Some conclusions from the report are as follows:

 

  • Women-led firms in all countries vary by their digital maturity, and digitally mature firms tend to outperform their peers in ecommerce use, growth, export participation, and ecommerce sales. There are empirical regularities in women-led firms’ digital journeys. For example, firms typically start their digital journeys by adopting social media and mobile payments, followed by accessing digital payments, before finally setting up online stores and getting on online marketplaces. They then tend to access other digital services such as fintechs for online loans and technologies such as ERP systems and software that create operational efficiencies in such areas as inventory management, accounting, and marketing.

 

 

  • There are several lessons-learned on how to structure an impactful ecommerce capacity-building programs for women-led firms. For example:

 

  • A rigorous and rather ruthless selection process for firms by their ecommerce maturity and products-channel fit is a key step toward achieving the desired results from capacity-building. Ensuring firms are well-matched to the program will also keep them interested in it, help them attain results faster, and deepen their commitment to and investment in their digital journeys.

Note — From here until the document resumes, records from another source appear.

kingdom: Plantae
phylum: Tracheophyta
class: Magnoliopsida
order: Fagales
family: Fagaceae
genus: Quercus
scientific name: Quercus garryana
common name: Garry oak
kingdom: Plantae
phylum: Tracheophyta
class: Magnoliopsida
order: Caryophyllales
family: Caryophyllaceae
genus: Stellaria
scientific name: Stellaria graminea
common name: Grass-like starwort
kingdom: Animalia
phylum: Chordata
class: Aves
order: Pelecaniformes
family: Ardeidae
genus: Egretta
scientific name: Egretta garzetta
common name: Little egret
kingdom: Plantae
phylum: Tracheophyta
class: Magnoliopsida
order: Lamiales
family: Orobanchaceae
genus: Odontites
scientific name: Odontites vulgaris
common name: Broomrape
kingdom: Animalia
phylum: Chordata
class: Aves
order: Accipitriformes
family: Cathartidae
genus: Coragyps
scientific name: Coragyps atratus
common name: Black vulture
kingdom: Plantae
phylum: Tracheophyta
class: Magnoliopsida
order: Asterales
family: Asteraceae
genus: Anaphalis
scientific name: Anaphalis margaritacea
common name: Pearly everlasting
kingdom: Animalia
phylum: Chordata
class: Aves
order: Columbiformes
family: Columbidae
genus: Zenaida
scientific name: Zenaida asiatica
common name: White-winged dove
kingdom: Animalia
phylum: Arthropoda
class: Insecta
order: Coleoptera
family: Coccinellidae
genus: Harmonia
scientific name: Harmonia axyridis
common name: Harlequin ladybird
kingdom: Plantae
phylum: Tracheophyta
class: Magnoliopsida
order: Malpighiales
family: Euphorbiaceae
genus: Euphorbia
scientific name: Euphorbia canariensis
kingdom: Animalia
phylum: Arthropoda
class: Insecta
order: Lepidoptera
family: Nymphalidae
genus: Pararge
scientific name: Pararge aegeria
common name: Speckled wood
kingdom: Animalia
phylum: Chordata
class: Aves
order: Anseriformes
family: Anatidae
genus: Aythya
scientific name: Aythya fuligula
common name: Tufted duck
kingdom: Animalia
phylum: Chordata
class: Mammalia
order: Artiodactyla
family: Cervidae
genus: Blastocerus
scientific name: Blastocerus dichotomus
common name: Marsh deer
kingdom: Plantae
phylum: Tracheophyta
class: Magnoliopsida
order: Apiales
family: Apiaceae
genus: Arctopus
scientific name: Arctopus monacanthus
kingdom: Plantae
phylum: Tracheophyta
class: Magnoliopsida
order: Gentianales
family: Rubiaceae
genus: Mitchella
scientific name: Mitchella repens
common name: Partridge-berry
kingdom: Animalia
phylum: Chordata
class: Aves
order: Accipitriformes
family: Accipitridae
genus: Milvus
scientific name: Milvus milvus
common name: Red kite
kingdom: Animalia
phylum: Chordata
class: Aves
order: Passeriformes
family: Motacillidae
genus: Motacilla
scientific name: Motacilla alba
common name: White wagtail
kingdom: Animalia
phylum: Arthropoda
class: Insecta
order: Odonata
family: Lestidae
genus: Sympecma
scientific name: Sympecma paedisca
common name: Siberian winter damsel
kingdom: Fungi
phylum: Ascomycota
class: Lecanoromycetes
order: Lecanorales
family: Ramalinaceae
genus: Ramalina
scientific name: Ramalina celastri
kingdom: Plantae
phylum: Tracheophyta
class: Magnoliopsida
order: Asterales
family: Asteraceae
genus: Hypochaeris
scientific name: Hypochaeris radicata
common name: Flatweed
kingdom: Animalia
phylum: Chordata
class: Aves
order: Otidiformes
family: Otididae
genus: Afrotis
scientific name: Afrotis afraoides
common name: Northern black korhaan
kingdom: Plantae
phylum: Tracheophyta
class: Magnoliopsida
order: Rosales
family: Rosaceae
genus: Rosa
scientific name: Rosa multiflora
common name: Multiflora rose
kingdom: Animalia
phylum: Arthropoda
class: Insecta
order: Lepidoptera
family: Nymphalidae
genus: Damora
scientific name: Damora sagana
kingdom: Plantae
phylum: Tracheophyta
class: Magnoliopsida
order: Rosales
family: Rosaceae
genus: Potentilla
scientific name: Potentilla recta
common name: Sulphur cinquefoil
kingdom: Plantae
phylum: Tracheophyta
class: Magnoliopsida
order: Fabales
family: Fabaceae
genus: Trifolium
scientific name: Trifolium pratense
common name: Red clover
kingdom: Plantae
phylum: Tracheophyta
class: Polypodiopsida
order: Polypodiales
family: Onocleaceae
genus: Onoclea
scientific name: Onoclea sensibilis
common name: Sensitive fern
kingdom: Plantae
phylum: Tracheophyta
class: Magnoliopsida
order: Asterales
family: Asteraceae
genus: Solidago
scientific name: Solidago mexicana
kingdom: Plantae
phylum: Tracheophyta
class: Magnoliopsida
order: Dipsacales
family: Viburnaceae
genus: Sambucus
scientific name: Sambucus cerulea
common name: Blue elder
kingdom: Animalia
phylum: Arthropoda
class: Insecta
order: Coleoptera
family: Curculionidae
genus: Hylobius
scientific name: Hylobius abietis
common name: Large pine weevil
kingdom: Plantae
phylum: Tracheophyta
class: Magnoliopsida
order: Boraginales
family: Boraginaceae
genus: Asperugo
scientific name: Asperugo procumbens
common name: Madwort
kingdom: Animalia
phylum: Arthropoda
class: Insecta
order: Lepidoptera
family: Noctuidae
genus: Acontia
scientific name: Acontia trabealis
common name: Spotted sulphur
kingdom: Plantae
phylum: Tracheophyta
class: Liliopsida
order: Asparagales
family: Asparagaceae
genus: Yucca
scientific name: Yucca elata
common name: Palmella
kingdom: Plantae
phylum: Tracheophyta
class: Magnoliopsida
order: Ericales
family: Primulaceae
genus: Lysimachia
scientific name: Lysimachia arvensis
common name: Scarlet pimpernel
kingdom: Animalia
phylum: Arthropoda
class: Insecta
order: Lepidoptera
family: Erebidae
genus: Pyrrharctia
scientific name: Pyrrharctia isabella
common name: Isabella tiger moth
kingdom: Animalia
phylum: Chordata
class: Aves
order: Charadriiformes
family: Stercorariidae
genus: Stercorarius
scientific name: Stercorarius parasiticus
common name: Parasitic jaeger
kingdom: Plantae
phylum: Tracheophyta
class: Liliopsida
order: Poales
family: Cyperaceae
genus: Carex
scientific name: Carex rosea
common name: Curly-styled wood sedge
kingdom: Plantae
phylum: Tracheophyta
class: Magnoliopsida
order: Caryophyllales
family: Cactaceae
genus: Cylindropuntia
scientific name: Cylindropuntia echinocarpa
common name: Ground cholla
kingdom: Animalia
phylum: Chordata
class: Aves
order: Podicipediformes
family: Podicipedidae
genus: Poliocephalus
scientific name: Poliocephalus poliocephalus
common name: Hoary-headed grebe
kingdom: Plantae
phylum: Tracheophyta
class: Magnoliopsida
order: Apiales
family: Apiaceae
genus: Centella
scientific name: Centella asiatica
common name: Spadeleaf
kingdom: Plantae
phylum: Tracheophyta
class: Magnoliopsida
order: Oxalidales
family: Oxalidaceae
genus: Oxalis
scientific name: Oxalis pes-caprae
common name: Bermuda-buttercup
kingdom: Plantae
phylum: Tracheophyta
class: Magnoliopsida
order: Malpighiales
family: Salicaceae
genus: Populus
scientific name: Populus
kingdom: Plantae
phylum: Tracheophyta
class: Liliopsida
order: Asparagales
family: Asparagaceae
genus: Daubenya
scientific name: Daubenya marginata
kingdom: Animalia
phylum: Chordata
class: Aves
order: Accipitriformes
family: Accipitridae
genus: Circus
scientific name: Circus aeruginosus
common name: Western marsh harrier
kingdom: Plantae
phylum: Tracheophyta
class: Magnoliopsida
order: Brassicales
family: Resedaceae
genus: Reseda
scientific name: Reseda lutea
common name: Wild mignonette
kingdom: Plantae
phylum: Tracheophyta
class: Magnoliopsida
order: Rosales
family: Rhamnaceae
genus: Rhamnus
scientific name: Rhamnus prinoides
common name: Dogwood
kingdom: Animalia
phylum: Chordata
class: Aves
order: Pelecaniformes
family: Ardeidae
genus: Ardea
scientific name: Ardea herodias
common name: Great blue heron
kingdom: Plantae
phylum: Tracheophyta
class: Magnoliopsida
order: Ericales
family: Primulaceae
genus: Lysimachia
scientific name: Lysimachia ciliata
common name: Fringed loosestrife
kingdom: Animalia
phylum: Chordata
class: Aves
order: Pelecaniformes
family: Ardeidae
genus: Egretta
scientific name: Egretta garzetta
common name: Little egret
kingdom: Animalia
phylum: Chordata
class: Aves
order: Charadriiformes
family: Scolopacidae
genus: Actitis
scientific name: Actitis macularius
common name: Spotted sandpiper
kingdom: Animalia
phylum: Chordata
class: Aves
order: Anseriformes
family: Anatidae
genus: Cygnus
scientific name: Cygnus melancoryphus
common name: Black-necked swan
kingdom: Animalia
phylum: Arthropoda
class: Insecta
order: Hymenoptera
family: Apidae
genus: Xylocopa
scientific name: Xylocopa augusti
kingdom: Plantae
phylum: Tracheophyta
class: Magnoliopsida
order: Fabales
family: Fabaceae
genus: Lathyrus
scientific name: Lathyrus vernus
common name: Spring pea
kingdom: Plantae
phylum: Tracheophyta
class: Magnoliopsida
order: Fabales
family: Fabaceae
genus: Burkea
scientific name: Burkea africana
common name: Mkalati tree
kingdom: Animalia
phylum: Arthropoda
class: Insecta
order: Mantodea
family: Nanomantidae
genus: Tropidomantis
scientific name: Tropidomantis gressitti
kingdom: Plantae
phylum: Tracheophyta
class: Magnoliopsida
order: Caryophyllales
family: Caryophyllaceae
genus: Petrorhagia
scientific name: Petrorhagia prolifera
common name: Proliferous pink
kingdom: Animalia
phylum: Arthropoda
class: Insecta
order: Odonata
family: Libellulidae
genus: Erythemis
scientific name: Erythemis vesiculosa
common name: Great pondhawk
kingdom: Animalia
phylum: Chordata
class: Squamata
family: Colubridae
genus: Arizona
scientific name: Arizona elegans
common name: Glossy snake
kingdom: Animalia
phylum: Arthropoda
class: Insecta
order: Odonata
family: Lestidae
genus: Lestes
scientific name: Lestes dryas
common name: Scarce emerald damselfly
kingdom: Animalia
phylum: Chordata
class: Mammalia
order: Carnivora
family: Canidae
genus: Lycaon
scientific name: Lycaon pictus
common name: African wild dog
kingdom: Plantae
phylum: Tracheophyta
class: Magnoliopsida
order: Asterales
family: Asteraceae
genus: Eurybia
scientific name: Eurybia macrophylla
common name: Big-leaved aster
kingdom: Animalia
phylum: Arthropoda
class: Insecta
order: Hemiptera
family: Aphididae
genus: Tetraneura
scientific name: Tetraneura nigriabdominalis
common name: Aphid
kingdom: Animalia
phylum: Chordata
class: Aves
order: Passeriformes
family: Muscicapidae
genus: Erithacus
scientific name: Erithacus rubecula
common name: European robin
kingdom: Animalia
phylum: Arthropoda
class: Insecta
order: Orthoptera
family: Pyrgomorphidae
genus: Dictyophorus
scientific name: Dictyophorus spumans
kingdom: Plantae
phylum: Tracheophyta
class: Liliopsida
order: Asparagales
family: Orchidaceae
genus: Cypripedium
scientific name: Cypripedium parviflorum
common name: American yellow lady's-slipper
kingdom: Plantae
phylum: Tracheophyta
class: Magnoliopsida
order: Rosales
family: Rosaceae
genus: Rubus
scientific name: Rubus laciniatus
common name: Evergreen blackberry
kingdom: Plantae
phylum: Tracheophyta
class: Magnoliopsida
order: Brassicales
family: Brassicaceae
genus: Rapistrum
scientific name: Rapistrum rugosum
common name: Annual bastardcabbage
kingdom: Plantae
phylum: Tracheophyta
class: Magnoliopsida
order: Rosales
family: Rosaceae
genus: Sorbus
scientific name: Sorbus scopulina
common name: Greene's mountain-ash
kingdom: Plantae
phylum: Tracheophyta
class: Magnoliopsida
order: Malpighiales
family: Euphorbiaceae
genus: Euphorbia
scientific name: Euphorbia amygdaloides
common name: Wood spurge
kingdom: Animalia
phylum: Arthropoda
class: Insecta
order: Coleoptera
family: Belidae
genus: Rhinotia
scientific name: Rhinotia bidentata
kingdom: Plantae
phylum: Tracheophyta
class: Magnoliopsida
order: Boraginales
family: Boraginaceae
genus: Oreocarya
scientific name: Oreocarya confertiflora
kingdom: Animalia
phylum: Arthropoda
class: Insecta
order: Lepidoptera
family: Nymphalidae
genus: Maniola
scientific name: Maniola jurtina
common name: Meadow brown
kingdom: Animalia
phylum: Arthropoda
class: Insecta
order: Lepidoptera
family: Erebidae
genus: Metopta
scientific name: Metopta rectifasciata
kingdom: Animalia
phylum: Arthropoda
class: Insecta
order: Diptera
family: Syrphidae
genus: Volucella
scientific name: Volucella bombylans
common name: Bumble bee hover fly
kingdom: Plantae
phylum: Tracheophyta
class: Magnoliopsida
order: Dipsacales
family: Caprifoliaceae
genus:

  • As technologies and methods to deliver training advance and change, what women are taught must also change. Emerging technologies enable women-led firms to teach themselves and customize training to their needs. Interviews with women-led firms highlight the interest in highly applied micro-learning, mentorship, and time-saving, self-paced practical approaches that simplify and shorten content and make it available when participants want to use it and in a format that suits them.

  • While many of the lessons apply to teaching men as well, there are gender-specific issues to consider. Peer learning and interaction are especially important for women, who are often outnumbered in the business world by men. There is also a growing awareness about the importance of programs to sensitize recruitment and course materials to women, attract traditionally excluded groups to participate, and put an end to persistent gender biases. Raising the profile of successful women digital entrepreneurs also helps increase women’s credibility in the industry, and amplify their voice in policymaking processes.

  • Going forward, the delivery of capacity-building and support for women-led firms need to evolve with the possibilities of technology. AI will enable entirely new opportunities for mass-customizing content and delivery to the executive, her role, her knowledge base, and the pace and way she learns and applies knowledge best. Virtual and augmented reality can be used to practice skills in advance and operate in hypothetical scenarios—and also enable women-led firms to offer their own customers more immersive experiences. Leveraging data on micro-expressions will enable rich datasets of analysis that can help customize capacity-building further.